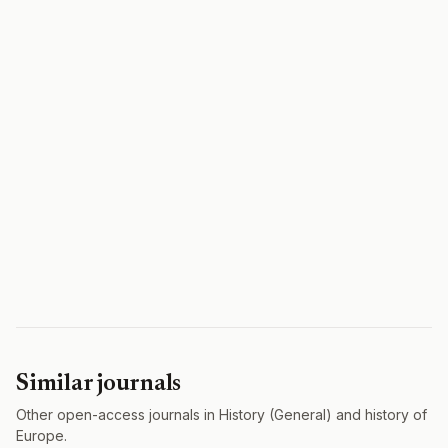
Similar journals
Other open-access journals in History (General) and history of
Europe.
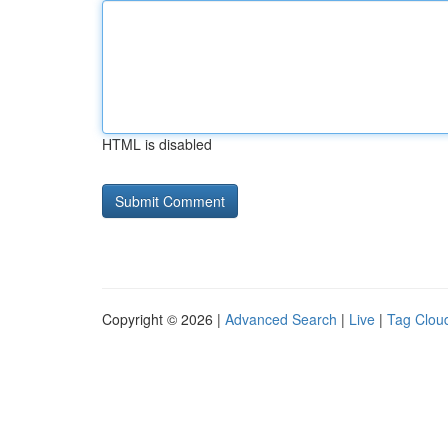
HTML is disabled
Copyright © 2026 |
Advanced Search
|
Live
|
Tag Clou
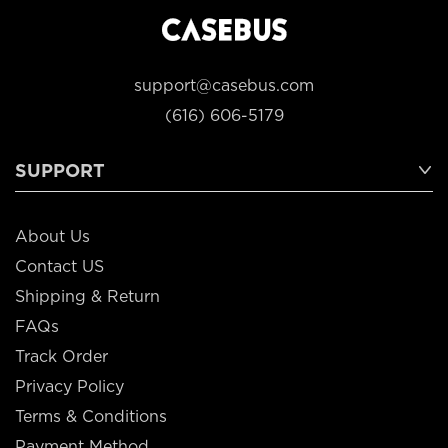
support@casebus.com
(616) 606-5179
SUPPORT
About Us
Contact US
Shipping & Return
FAQs
Track Order
Privacy Policy
Terms & Conditions
Payment Method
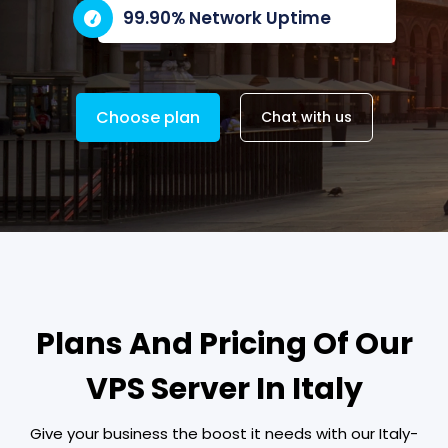
99.90% Network Uptime
Choose plan
Chat with us
Plans And Pricing Of Our
VPS Server In Italy
Give your business the boost it needs with our Italy-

# # # #

Return the entries above exactly, skipping any images.

Similar journals
Other open-access journals in History (General) and history of
Europe.
HTML is disabled
Copyright © 2026 |
Advanced Search
|
Live
|
Tag Clou
support@casebus.com
(616) 606-5179
SUPPORT
About Us
Contact US
Shipping & Return
FAQs
Track Order
Privacy Policy
Terms & Conditions
Payment Method
99.90% Network Uptime
Choose plan
Chat with us
Plans And Pricing Of Our
VPS Server In Italy
Give your business the boost it needs with our Italy-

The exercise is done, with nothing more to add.